Brian Minchau wrote:
> I know that Xalan has some extension attributes for xsl:output ... but now
> that I think about it ... where in XSLT 1.0 recommendation does it say that
> this is OK?

XSLT section 2.1:

"An element from the XSLT namespace may have any attribute not from the XSLT 
namespace, provided that the expanded-name of the attribute has a non-null 
namespace URI. The presence of such attributes must not change the behavior of 
XSLT elements and functions defined in this document.
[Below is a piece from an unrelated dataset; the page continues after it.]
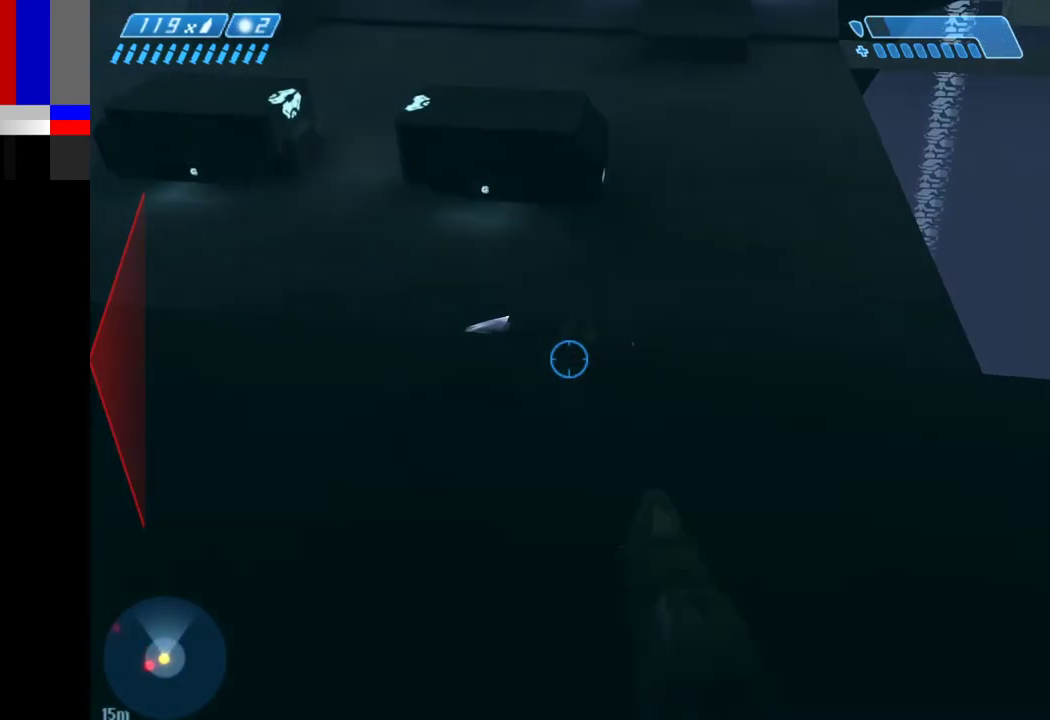
{"keys": ["w"], "mouse": [], "events": [[367, "mouse_right", "down"], [450, "mouse_right", "up"]]}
Thus, an XSLT processor 
is always free to ignore such attributes, and must ignore such attributes 
without giving an error if it does not recognize the namespace URI. Such 
attributes can provide, for example, unique identifiers, optimization hints, 
or documentation."

So, you can add extension attributes as long as they don't change the
specified behavior of the element. So for example it is wrong (even though
Saxon does it) to have an extension attribute on a non-empty XSLT 1.0
xsl:variable element that causes it to create a node-set instead of a result
tree fragment. But having xalan:location-info="no" on xsl:message wouldn't be
harmful or against spec.

I agree though that it'd likely be something people would want to control
globally, as well as per-message.


As for what I use xsl:message for:
- debugging: often doing copy-of on a variable to see what it is
- tracing: "got here"/"now doing X" kinds of messages that I want to be logged
- validation: abort processing if crucial info missing; warn re: other issues

Also in the debugging and validation veins, I often write stylesheets that
walk a tree and process whatever is found. I'll set up templates to handle
certain nodes, and a generic template that handles anything I forgot to create
a more explicit template for. In that generic template will be an xsl:message
saying something to the effect of "FIXME". A top-level param might be used to
control whether the xsl:message is actually invoked.